:: The data ::

┏━━

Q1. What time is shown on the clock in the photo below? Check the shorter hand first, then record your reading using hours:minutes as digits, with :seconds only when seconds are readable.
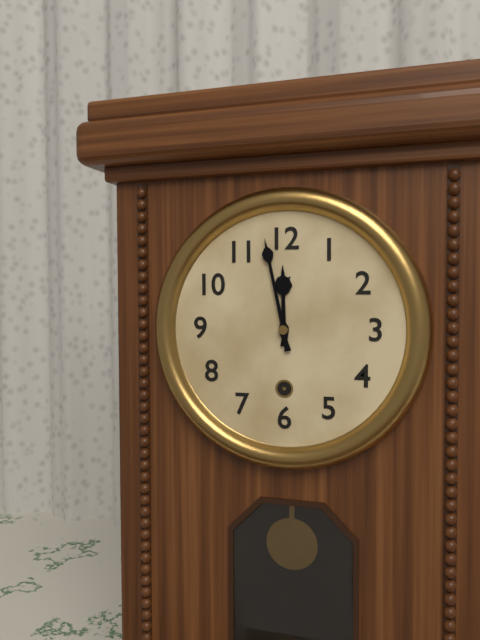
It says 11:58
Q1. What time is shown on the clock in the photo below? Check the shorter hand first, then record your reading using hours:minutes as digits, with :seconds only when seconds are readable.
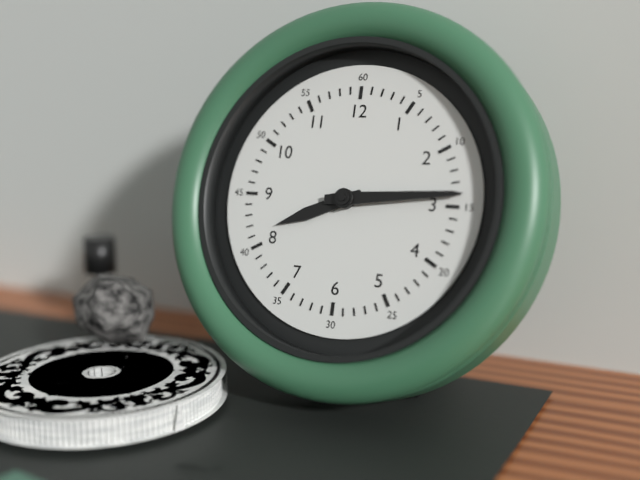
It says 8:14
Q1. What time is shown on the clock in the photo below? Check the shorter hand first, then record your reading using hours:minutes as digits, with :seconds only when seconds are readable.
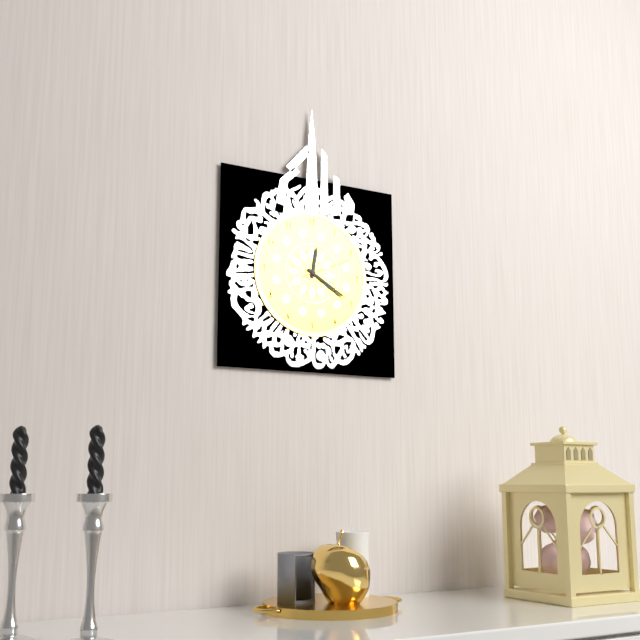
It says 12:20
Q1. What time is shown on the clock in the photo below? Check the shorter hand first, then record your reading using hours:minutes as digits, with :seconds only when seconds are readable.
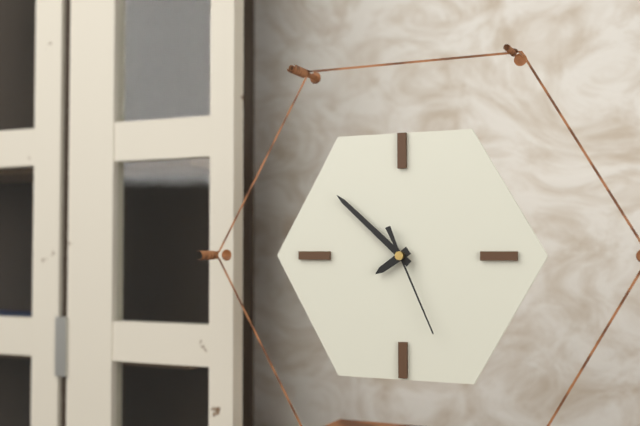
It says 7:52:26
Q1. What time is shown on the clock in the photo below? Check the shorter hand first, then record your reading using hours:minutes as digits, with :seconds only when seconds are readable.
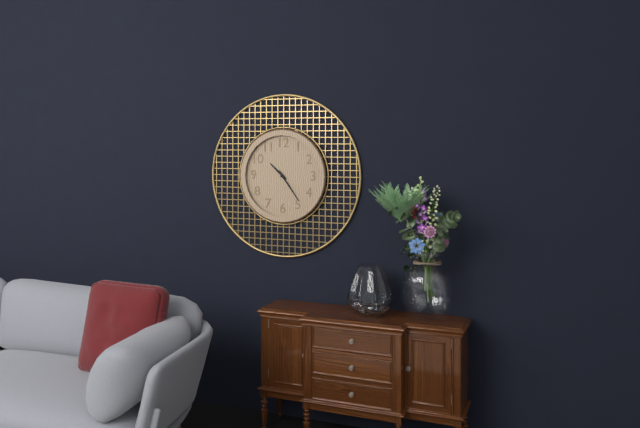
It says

┗━━

:: Your task ::
Rewrite the listing above with every "shorter hand" replaced by "hour hand" and nothing else changed. Leave the pictures out of your version.

:: The solution ::
Q1. What time is shown on the clock in the photo below? Check the hour hand first, then record your reading using hours:minutes as digits, with :seconds only when seconds are readable.
It says 11:58
Q1. What time is shown on the clock in the photo below? Check the hour hand first, then record your reading using hours:minutes as digits, with :seconds only when seconds are readable.
It says 8:14
Q1. What time is shown on the clock in the photo below? Check the hour hand first, then record your reading using hours:minutes as digits, with :seconds only when seconds are readable.
It says 12:20
Q1. What time is shown on the clock in the photo below? Check the hour hand first, then record your reading using hours:minutes as digits, with :seconds only when seconds are readable.
It says 7:52:26
Q1. What time is shown on the clock in the photo below? Check the hour hand first, then record your reading using hours:minutes as digits, with :seconds only when seconds are readable.
It says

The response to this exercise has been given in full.